Before and After: For $150, an Underutilized Closet Becomes a Hideaway Kids’ Crafting Area
Kids’ crafts — both where to do them and where to store and display them — can be a question mark for families with prolific young painters, sculptors, and illustrators. If this sounds familiar, check out these 20 ideas for organizing and storing artwork, and these 22 craft ideas made from recyclables (for adding to your little one’s body of work, of course). Then, take a gander at Elise Hay’s (@organizedsanctuaries) kids’ art “cloffice.”
WFH closets-turned-offices for adults were “so 2021,” Elise jokes on her blog. “Here’s an updated version that will keep your whole family happy this year and beyond: a kids’ art ‘cloffice,’” she says.
Before her project, this closet in her kids’ playroom served as an extra pantry. “But it was in the middle of the playroom, so that use really didn’t make any sense!” Elise says. It had one shelf, one long rod across the top, and a wire shelf that the Hay family used to store food.
In a two-week, $150 project, Elise took down the existing closet features and added a floating desk and a floating shelf to make the space much more functional — both DIY “firsts” for her, for which she relied on YouTube tutorials for help. She demoed the existing rod and bowing shelf, patched holes in the walls, painted the walls and ceiling white — to make the space appear larger, she says — and built the desks and shelves out of 2x2s and plywood. She stained the desk using a leftover wood stain from a previous project and followed it with a protective sealer.

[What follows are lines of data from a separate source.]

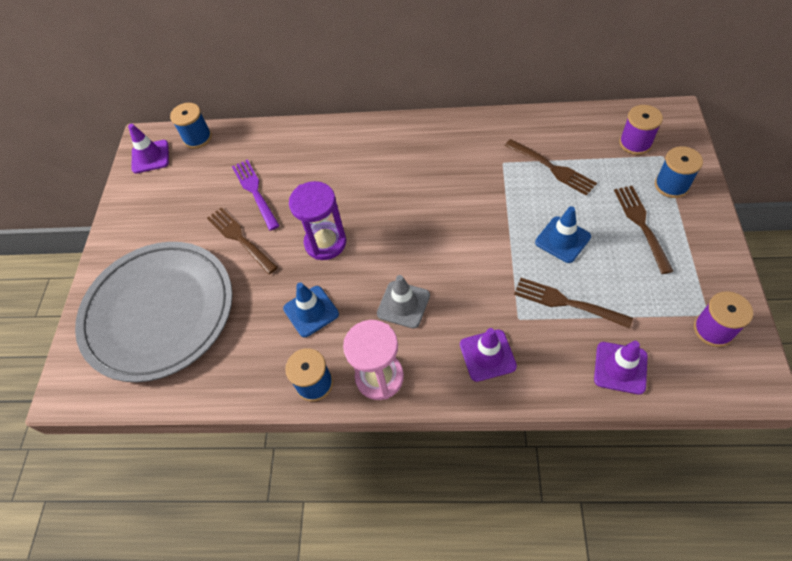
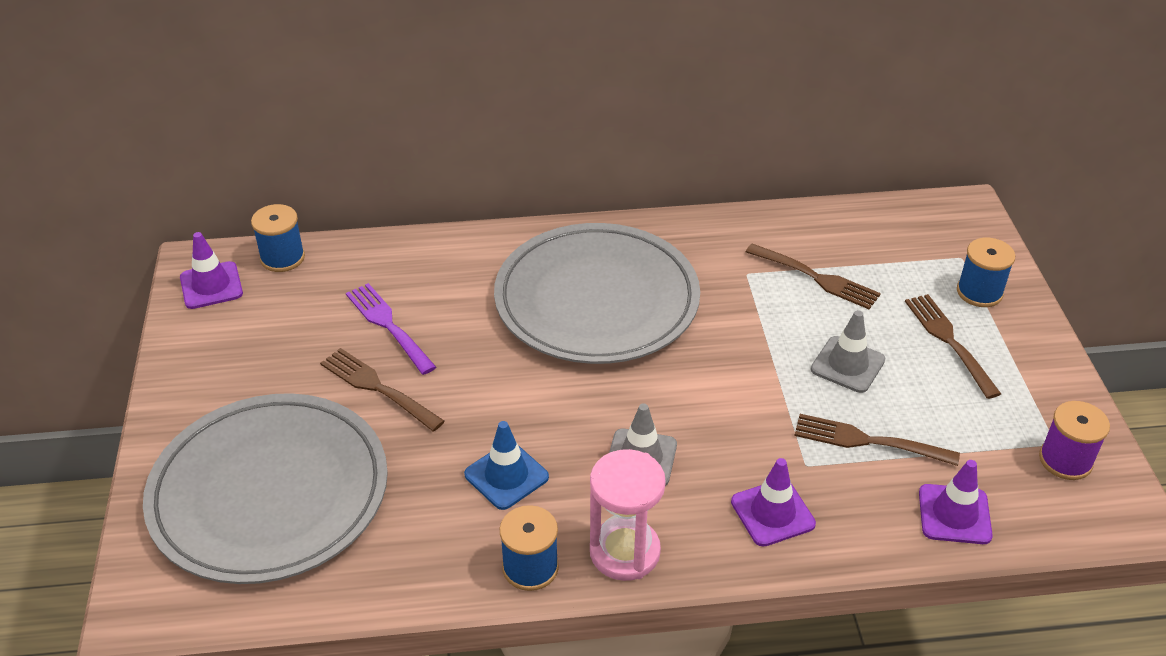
camera: 15 degrees left, 15 degrees down
purple hourglass [289,181,346,260] -> none
blue traffic cone [535,206,591,263] -> grey traffic cone [811,310,885,393]
purple spool [619,105,663,155] -> none
none -> grey plate [494,223,700,364]

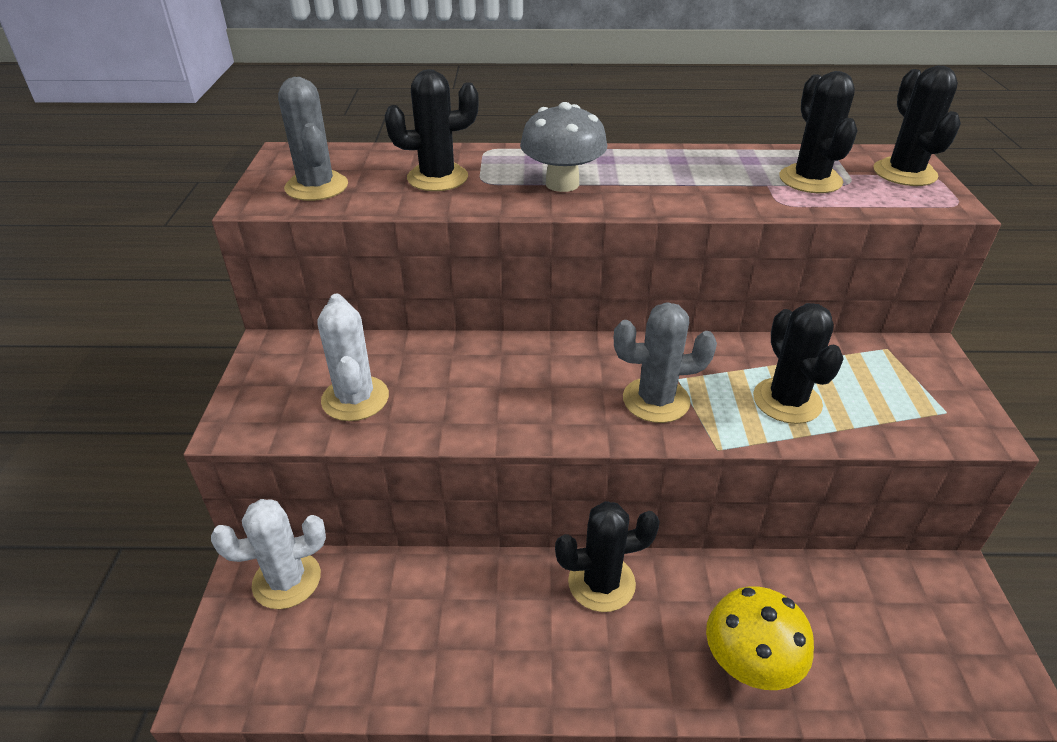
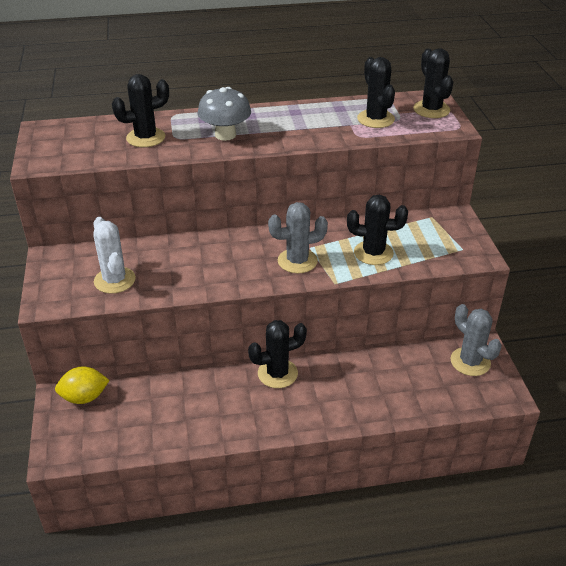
camera: 10 degrees left, 0 degrees up
white cactus [211,499,326,609] -> yellow lemon [55,366,110,404]
grey cactus [278,77,348,201] -> grey cactus moved to [450,304,502,376]
yellow mushroom [706,586,814,690] -> none
black cactus [753,303,844,424] -> black cactus turned 60 degrees counterclockwise [347,195,408,265]

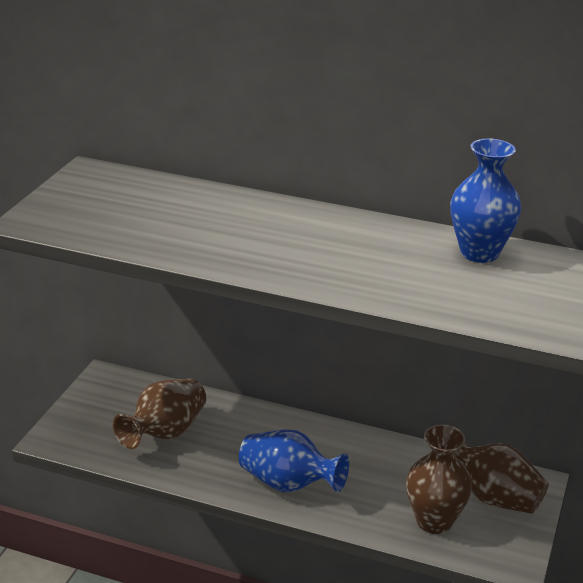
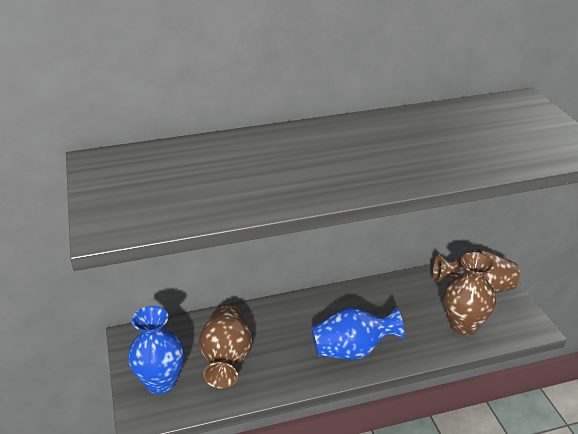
camera: 35 degrees left, 5 degrees up
blue vase [450,138,521,263] -> blue vase moved to [128,306,184,394]

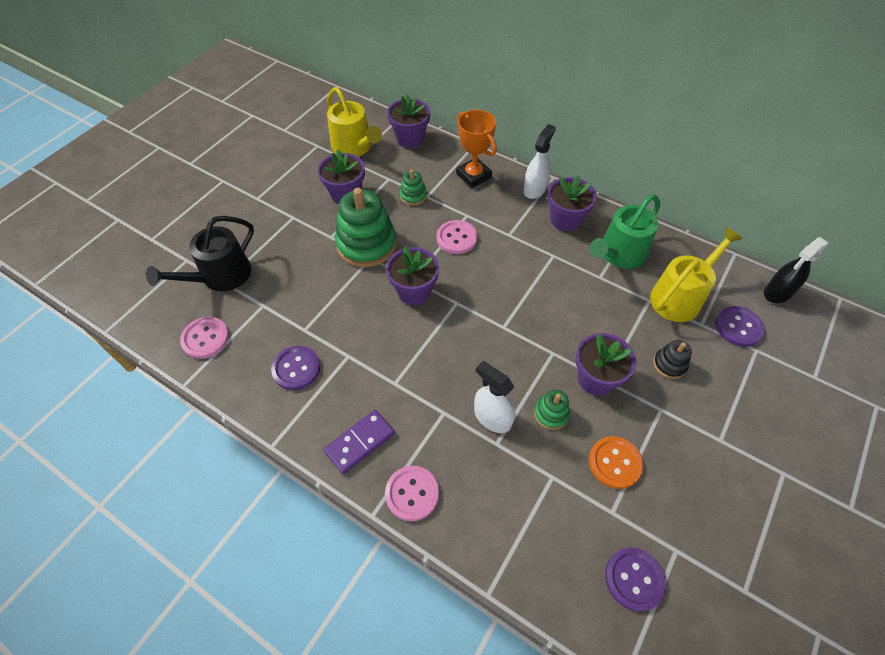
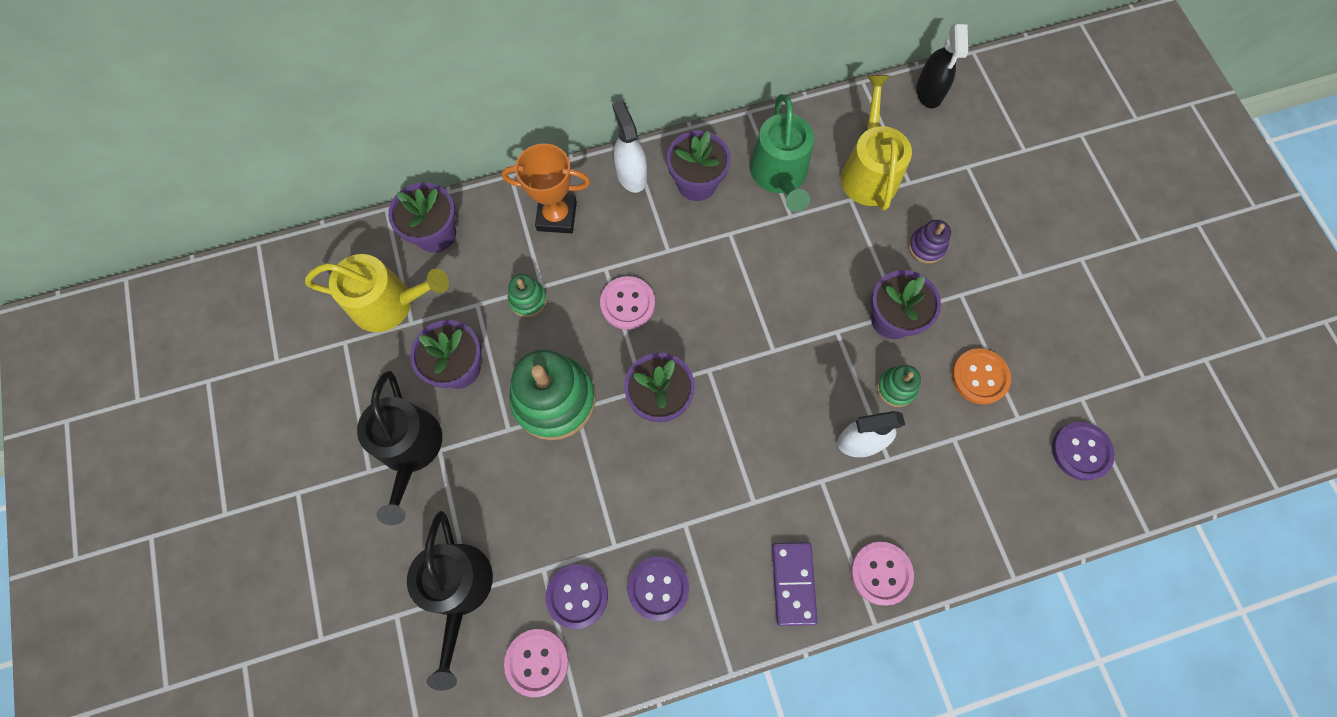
camera: 50 degrees left, 15 degrees up
black stacking toy [653,340,692,379] -> purple stacking toy [908,220,951,264]
purple button [715,306,765,347] -> purple button moved to [546,564,608,629]
none -> black watering can [357,371,442,525]

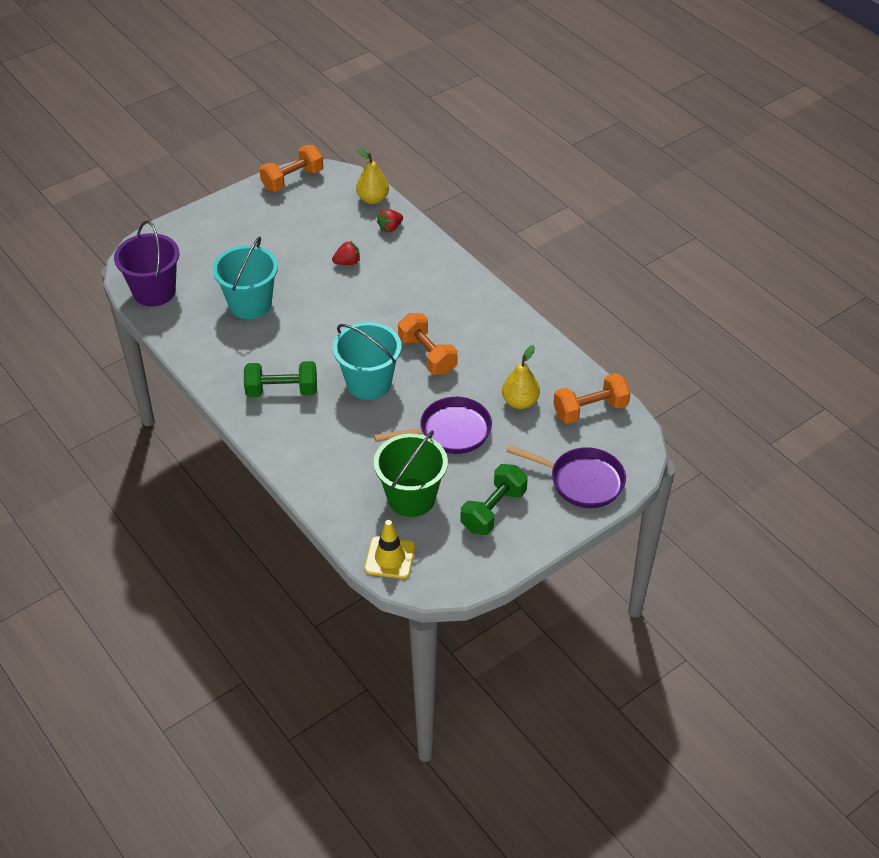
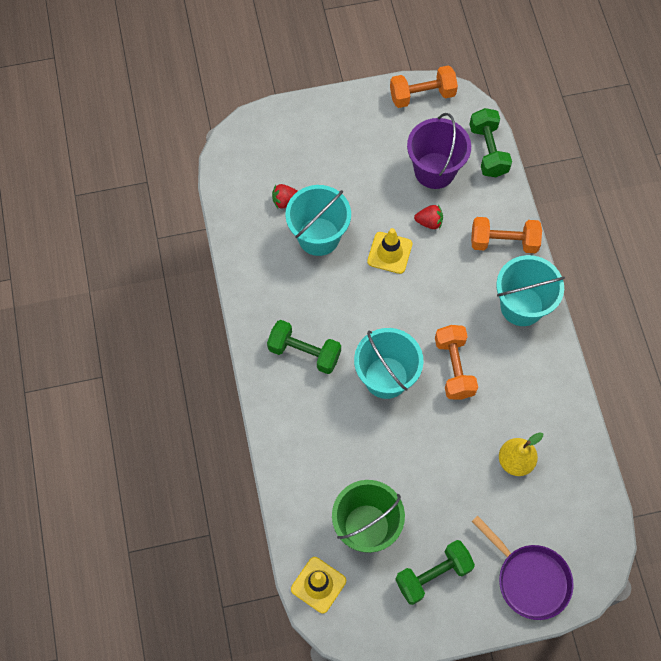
camera: 25 degrees right, 20 degrees up
purple bucket [114,221,179,307] -> purple bucket moved to [407,113,471,189]
yellow pear [356,147,389,204] -> green dumbbell [469,108,512,177]
purple pan [374,397,492,454] -> none
red strawberry [377,209,403,232] -> red strawberry moved to [272,184,298,209]
orange dumbbell [553,373,631,424] -> orange dumbbell moved to [471,217,542,253]
none -> yellow traffic cone [367,228,412,274]
none -> turquoise bucket [496,255,565,326]

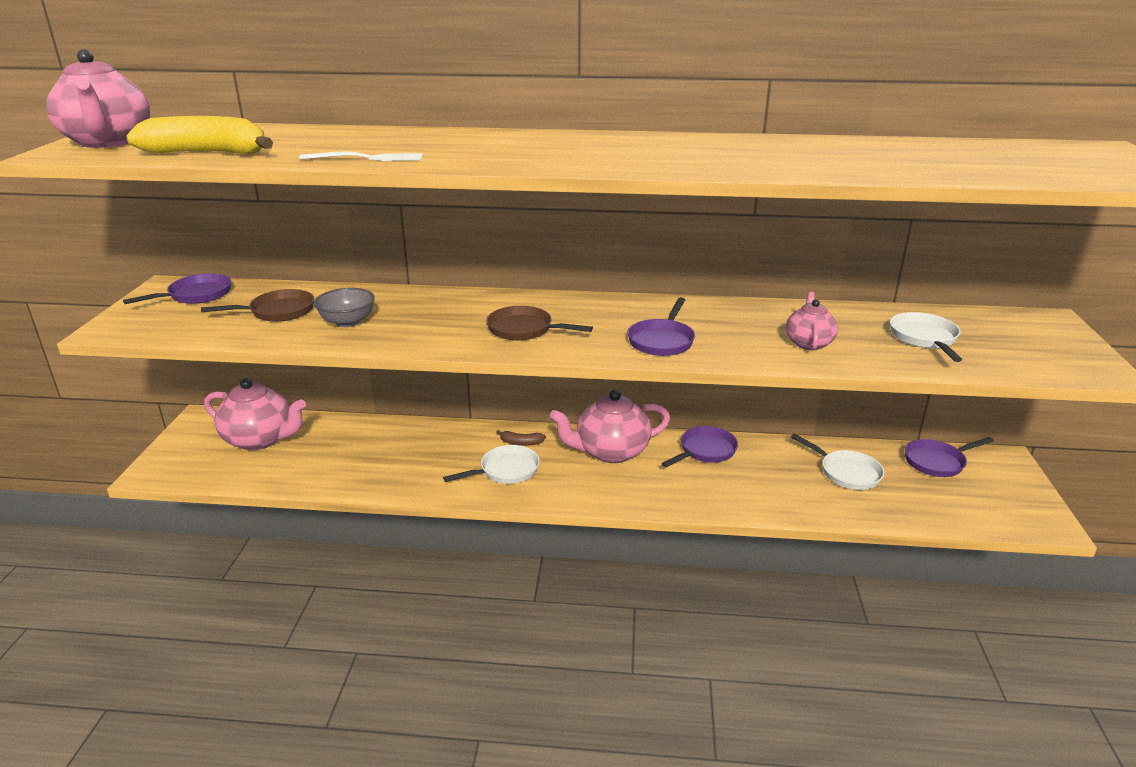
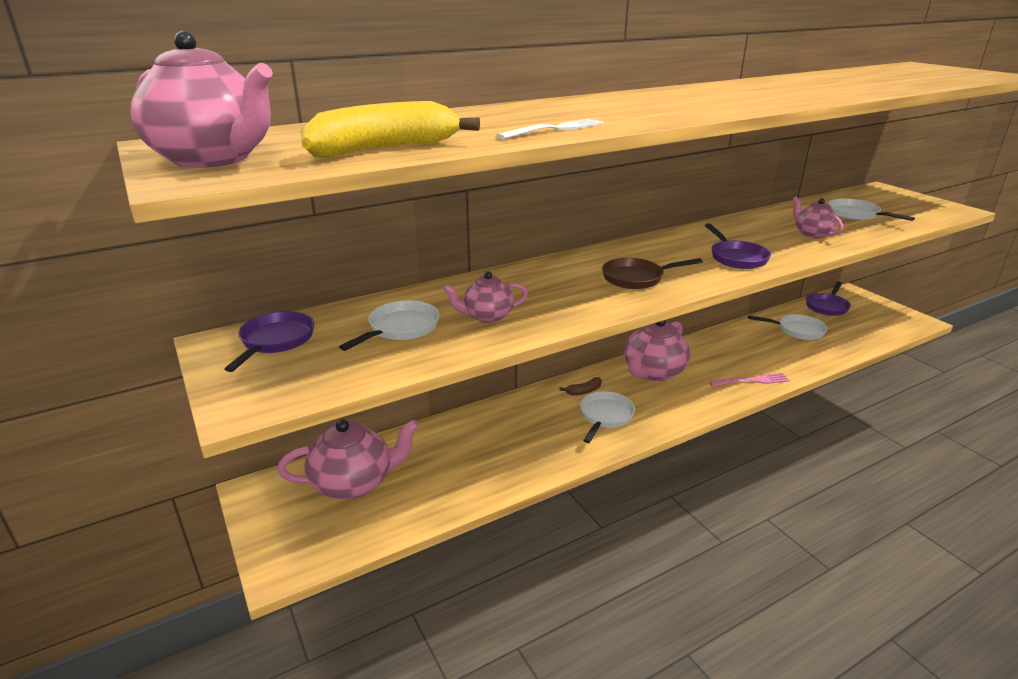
camera: 35 degrees left, 0 degrees up
brown pan [201,289,314,322] -> white pan [339,300,439,351]
grey bowl [314,288,375,327] -> pink teapot [443,271,528,323]
purple pan [661,426,738,467] -> none
none -> pink fork [709,373,790,387]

The most important part of the project was being exact with her measurements. “Building a floating desk and shelves requires some thought,” Elise says. She toyed with how high to place the shelves, especially knowing that this was going to be used by kids. “I didn’t want anything too high, but I also wanted this space to be able to grow with them,” she says. Elise knew she wanted the desk to be about 2-feet deep so the bifold doors would close with the chairs still inside the closet, and she ended up mounting the desk a little lower than halfway up the wall. For the shelves, she went with 5-inch depth, as she prefers shallow shelving for smaller items (like markers, pencils, and other craft supplies).
The most difficult part was dealing with previous water damage (and therefore lots of holes) during the demo stage, thanks to a bathroom on the other side of the closet wall. “That added a bit of extra work to the project to repair the crumbling wall,” Elise says.
After the walls were repaired, the shelves were added, and the desk was installed, Elise added a gallery wall to finish off the space. “I wanted a place to display their art, so having big blank walls was a value add,” Elise says.
The “new” desk chairs are from Habitat for Humanity ReStore, and the storage for colored pencils and books on the sides of the desk are actually IKEA spice racks. Elise still plans to reupholster the chairs, but she’s proud of how far the closet has come. Her best DIY advice? “Don’t feel like your DIY needs to match anyone else’s or be Instagrammable,” she says, adding that she made plenty of mistakes as she went, like dripping paint during the painting process and making small cutting mistakes here and there.
“Embrace the imperfections, and know that your efforts are incredible,” Elise says. She loves this functional, DIY-friendly zone she’s created for her family, and her favorite touch is the framed artwork.
“Having them create more art filled with inspiration from past work is motivating and supportive,” she says. “It’s one of their favorite spaces in our house, and I love that I created it for them.”